▶ _WORK ITEM_: Work out how many lines of the records hold the string "Rendered", and reply with that number alone.

-=-=-=-=-

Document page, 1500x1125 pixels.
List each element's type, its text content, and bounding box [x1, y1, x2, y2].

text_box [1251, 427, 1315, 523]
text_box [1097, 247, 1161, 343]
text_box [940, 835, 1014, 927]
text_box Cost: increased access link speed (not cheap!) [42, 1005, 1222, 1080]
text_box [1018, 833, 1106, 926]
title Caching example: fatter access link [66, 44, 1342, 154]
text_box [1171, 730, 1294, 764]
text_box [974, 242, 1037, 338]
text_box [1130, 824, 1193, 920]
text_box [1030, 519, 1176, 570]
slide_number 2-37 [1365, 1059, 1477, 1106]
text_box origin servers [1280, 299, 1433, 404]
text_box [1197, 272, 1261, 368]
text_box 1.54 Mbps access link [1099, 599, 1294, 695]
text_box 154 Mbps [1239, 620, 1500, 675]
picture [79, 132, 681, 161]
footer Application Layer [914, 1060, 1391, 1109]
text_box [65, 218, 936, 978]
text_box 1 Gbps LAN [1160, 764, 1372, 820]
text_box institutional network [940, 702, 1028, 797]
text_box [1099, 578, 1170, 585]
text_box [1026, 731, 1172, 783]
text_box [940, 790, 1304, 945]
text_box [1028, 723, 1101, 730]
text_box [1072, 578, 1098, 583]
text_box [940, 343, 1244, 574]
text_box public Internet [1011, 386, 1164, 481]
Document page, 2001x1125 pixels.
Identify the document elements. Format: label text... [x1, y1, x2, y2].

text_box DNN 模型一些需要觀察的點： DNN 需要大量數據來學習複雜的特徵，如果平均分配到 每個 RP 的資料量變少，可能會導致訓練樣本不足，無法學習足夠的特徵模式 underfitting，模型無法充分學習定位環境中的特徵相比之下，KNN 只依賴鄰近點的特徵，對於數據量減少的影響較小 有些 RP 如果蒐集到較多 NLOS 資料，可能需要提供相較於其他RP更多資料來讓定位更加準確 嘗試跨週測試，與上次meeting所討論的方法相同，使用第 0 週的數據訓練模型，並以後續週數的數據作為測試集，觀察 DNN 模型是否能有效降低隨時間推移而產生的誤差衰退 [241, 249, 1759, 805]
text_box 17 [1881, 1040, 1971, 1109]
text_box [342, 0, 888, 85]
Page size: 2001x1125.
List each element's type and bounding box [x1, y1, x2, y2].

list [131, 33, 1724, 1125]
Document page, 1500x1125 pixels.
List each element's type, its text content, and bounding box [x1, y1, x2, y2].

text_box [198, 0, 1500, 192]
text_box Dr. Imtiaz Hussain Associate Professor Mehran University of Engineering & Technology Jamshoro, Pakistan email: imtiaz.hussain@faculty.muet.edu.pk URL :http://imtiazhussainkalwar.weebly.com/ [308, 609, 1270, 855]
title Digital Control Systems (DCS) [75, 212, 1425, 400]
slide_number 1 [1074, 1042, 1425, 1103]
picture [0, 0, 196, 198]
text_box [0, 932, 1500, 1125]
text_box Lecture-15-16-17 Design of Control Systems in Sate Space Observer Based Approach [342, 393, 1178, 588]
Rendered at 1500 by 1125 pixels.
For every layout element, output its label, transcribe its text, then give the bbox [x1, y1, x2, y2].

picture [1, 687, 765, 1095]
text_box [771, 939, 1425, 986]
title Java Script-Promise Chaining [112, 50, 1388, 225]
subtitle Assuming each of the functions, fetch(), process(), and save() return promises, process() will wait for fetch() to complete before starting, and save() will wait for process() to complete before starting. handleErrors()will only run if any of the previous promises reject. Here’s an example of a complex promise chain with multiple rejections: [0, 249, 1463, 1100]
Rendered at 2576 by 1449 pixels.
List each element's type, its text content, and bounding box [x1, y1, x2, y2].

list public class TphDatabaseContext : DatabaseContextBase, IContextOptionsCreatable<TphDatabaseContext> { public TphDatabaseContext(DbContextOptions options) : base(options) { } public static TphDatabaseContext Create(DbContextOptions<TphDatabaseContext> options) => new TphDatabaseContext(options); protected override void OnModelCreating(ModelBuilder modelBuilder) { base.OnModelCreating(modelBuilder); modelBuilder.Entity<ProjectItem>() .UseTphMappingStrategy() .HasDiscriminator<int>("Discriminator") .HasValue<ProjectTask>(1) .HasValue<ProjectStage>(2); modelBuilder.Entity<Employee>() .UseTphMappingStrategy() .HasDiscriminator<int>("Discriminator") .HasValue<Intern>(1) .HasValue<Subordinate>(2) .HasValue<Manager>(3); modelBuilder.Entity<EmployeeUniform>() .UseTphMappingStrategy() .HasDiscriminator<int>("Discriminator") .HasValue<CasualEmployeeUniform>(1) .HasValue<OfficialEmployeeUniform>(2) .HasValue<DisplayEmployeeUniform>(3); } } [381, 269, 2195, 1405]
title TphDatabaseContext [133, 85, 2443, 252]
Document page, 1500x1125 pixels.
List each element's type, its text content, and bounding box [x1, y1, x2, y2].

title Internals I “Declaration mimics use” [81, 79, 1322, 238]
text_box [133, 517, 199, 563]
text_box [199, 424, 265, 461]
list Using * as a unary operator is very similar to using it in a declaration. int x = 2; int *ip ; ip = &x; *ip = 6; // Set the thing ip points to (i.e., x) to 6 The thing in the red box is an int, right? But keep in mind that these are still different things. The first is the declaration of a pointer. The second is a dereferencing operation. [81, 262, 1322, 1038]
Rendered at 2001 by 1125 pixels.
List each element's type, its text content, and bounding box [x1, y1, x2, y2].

-=-=-=-=-

▶ _TASK SOLUTION_: 3